The EuGène results have also been used, in a complementary manner to AGI annotation work, to design the probes for different versions of the CATMA micro-array [23, 24]. Beside Affymetrix ATH1 GeneChips, CATMA micro-arrays provide a significant amount of transcriptome data covering a large spectrum of physiological conditions and mutants [25]. FLAGdb++ is used as a repository for different kinds of CATMA probes, i.e. gene-specific and gene-family tags, as well as for primers tagging predicted smallRNA precursors. FLAGdb++ provides access to probe specificities, to primer sequences and to updates of their relationships with gene annotation. The management of Arabidopsis micro-array probes has been extended to other transcriptomic resources. Indeed, FLAGdb++ also integrates the oligonucleotide sets of the Affymetrix ATH1 GeneChip, the probes of two tiling-arrays of different resolutions [26] and the PCR probes of the promoter-dedicated array SAP [27]. The support for these resources allows us to (i) manage the dynamic relationships between micro-array probes and gene annotation, thus facilitating the biological interpretation of differentially expressed gene lists, and (ii) propose interactive links to transcriptomic databases and tools, i.e. Genevestigator [28], eFP Browser [29] and CATdb [30].

Gene classification is another major topic in FLAGdb++. The different Gene Ontology categories [31] and the detection of conserved protein motifs using the HMM profiles available in PFAM [32] are used to define connections between genes in the four genomes. Furthermore, the integration of expert manual annotation on a selection of gene families provides original information about their organisation, structure and function [33]. For instance, the large pentatricopeptide repeat (PPR) family, involved in the maturation of mitochondrial and plastidial transcripts, has been characterized in detail. This involves 451 Arabidopsis and 477 rice genes, and includes the checking, and correction, of intron-exon structures as well as the organization of the six protein motifs, the complexity of which is a particularity of the family [34, 35]. The FLAGdb++ database also contains the location and classification of all the Arabidopsis genes that encode transcription factors, comprising 2,182 genes distributed among 75 distinct families. Similarly, we have integrated 31,876 transposable elements (mainly relics) annotated using a semi-automatic method based on established reference sets [36] and classified within 327 subfamilies.

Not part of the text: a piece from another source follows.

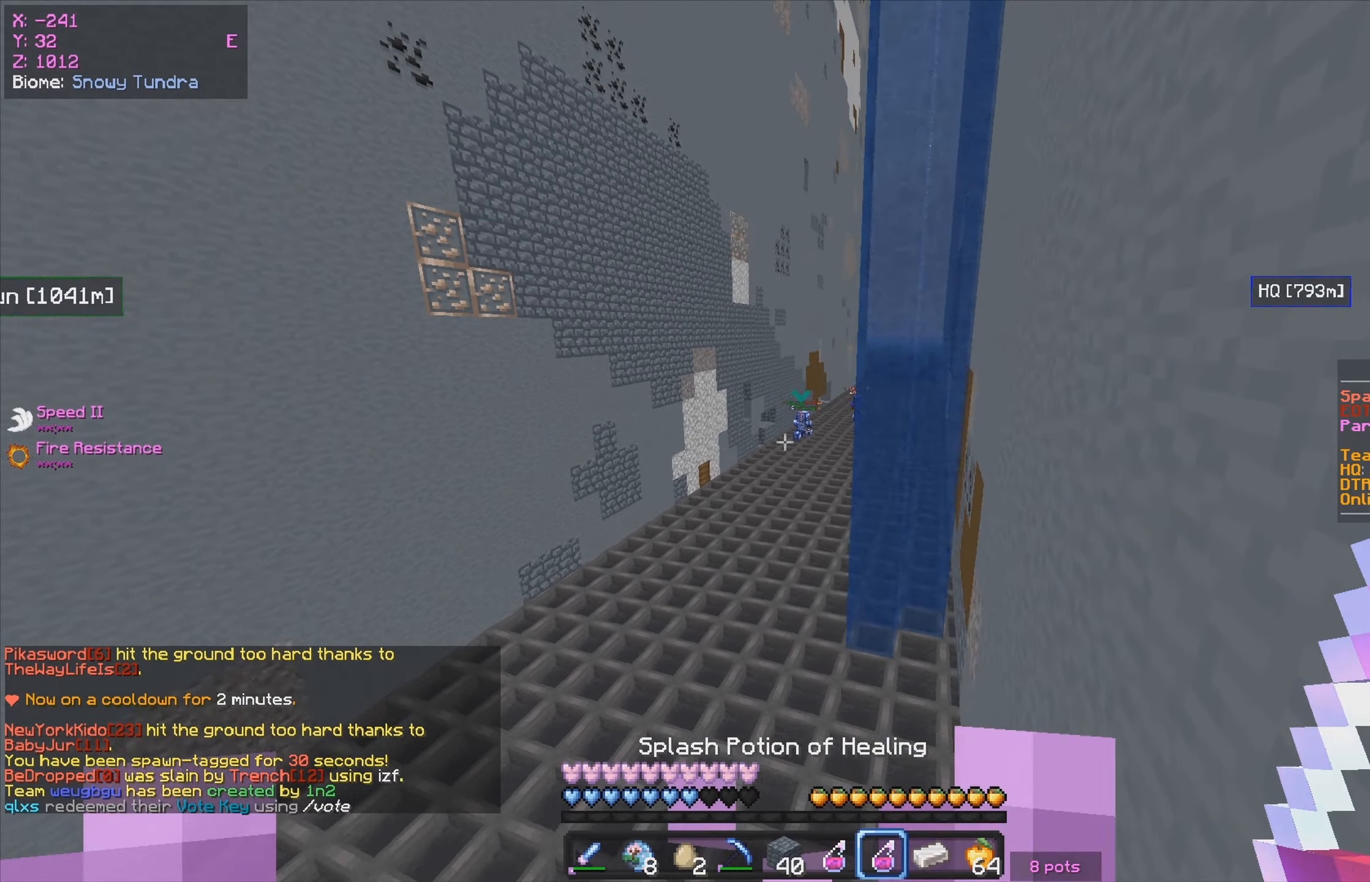
{"keys": ["w"], "mouse": [], "events": []}
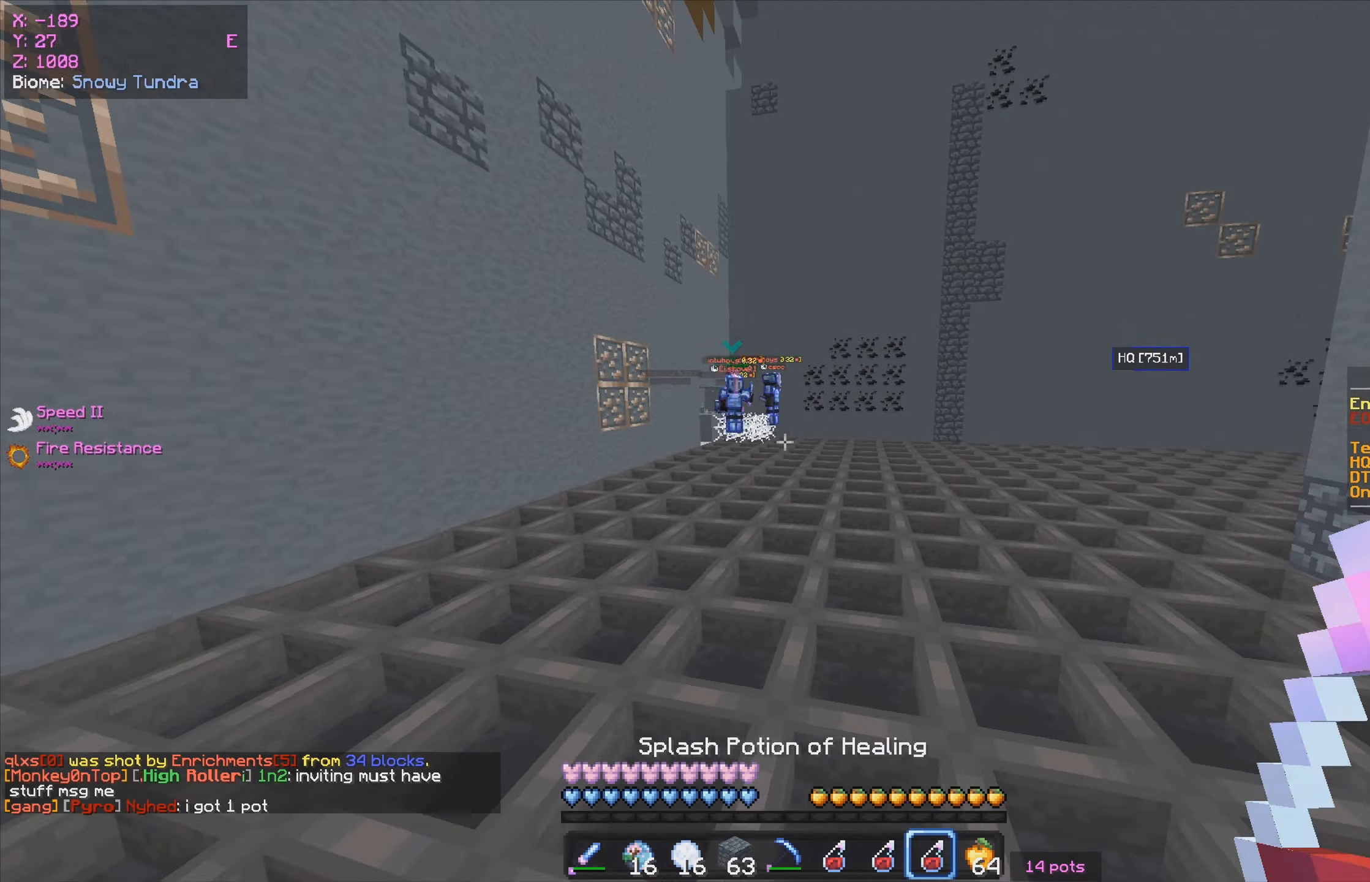
{"keys": [], "mouse": []}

Beyond the integration of data, FLAGdb++ also provides cross references and web links to external resources and tools (Table 2). With a selection of more than 20 complementary databases, FLAGdb++ constitutes a structuring portal, helping users to build their functional analysis and data mining approaches.
Table 2

External links and cross references

Database

Scope and targets

Website URL

ABRC

Arabidopsis biological resource center

http://abrc.osu.edu/

Arabidopsis-TF

Classification of transcription factors (At)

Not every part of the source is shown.